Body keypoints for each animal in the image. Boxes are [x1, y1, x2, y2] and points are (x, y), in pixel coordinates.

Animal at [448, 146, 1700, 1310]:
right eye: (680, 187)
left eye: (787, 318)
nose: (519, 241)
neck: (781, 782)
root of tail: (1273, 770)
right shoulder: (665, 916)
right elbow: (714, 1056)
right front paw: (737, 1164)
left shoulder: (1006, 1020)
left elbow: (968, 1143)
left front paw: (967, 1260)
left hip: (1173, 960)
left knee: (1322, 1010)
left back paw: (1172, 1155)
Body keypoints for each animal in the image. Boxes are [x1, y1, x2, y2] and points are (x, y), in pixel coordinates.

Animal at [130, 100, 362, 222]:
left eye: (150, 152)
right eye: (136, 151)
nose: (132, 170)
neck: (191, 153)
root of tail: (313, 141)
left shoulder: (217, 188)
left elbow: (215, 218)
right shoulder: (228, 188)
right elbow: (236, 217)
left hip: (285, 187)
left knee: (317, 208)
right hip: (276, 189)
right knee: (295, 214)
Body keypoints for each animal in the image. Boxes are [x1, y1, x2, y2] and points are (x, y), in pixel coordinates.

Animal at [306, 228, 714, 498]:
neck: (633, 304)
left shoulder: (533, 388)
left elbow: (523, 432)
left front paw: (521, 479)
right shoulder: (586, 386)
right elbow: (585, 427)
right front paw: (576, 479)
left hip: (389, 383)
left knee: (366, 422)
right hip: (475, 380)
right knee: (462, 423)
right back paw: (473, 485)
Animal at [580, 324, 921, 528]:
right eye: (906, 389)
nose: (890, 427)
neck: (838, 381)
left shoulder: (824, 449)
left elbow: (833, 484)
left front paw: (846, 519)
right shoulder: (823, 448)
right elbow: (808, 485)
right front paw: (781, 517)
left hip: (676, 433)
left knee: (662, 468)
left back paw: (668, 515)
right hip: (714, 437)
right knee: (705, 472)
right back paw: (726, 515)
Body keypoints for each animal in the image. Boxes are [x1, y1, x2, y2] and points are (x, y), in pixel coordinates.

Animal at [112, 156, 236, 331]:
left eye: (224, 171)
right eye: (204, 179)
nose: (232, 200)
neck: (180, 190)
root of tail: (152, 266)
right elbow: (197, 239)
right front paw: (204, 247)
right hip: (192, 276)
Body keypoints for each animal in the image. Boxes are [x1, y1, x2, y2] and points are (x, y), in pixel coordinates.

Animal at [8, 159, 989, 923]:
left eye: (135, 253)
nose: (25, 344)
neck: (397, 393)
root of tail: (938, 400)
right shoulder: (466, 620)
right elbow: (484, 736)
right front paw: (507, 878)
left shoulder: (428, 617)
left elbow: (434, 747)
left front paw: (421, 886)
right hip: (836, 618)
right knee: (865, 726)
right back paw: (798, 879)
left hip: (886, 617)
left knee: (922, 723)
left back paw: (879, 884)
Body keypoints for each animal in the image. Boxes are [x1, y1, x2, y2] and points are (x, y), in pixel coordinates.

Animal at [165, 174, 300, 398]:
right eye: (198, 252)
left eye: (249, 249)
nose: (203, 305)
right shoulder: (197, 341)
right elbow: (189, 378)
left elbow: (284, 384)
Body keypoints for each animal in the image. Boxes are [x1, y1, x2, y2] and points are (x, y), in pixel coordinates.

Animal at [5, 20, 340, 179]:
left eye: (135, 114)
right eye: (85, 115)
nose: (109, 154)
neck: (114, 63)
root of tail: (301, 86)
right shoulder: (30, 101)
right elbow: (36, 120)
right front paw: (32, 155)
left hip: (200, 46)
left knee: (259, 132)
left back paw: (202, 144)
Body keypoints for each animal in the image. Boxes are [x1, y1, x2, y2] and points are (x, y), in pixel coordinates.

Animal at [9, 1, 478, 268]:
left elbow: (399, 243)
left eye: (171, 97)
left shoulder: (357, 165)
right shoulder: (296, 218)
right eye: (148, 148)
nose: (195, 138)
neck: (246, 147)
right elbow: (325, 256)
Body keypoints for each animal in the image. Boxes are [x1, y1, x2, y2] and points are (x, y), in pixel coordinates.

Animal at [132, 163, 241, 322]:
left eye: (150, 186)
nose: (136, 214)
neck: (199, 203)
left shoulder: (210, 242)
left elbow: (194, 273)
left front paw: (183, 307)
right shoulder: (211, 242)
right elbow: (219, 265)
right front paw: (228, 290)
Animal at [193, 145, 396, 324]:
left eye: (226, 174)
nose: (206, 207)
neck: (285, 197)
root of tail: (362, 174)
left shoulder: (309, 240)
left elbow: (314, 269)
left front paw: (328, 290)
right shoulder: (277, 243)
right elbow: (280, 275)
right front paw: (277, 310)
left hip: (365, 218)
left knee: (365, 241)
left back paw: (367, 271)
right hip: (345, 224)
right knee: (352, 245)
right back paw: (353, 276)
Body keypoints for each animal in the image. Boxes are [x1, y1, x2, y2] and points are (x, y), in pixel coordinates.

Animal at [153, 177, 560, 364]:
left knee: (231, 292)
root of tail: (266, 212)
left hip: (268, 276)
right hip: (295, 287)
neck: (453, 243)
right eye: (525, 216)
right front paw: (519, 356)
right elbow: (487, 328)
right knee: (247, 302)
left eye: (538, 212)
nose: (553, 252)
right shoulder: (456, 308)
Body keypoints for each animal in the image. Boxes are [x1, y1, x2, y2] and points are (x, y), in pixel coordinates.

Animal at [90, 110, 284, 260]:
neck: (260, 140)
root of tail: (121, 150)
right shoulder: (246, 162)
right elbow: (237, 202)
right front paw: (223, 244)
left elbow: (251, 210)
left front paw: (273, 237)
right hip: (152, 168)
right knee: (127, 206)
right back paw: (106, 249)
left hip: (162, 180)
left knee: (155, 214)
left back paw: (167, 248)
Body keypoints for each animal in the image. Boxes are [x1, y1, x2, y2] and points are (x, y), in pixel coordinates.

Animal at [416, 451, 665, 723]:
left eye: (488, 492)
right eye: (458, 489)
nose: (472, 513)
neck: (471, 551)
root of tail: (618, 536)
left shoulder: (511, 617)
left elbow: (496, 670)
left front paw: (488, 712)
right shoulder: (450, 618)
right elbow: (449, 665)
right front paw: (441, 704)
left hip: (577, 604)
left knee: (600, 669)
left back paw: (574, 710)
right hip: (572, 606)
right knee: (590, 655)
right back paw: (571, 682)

--------

» **TASK ITEM**
A verbatim transcription is needed of the lines above, starting at the line with "right front paw: (519, 356)" and ending at the line with "left elbow: (496, 670)", both included, and of nothing else.

» **ANSWER SPACE**
right front paw: (519, 356)
right elbow: (487, 328)
right knee: (247, 302)
left eye: (538, 212)
nose: (553, 252)
right shoulder: (456, 308)
Body keypoints for each animal in the image. Boxes are [x1, y1, x2, y2] and points are (x, y), in pixel coordinates.

Animal at [90, 110, 284, 260]:
neck: (260, 140)
root of tail: (121, 150)
right shoulder: (246, 162)
right elbow: (237, 202)
right front paw: (223, 244)
left elbow: (251, 210)
left front paw: (273, 237)
right hip: (152, 168)
right knee: (127, 206)
right back paw: (106, 249)
left hip: (162, 180)
left knee: (155, 214)
left back paw: (167, 248)
Body keypoints for each animal in the image. Boxes are [x1, y1, x2, y2] and points are (x, y), in pixel coordinates.

Animal at [416, 451, 665, 723]:
left eye: (488, 492)
right eye: (458, 489)
nose: (472, 513)
neck: (471, 551)
root of tail: (618, 536)
left shoulder: (511, 617)
left elbow: (496, 670)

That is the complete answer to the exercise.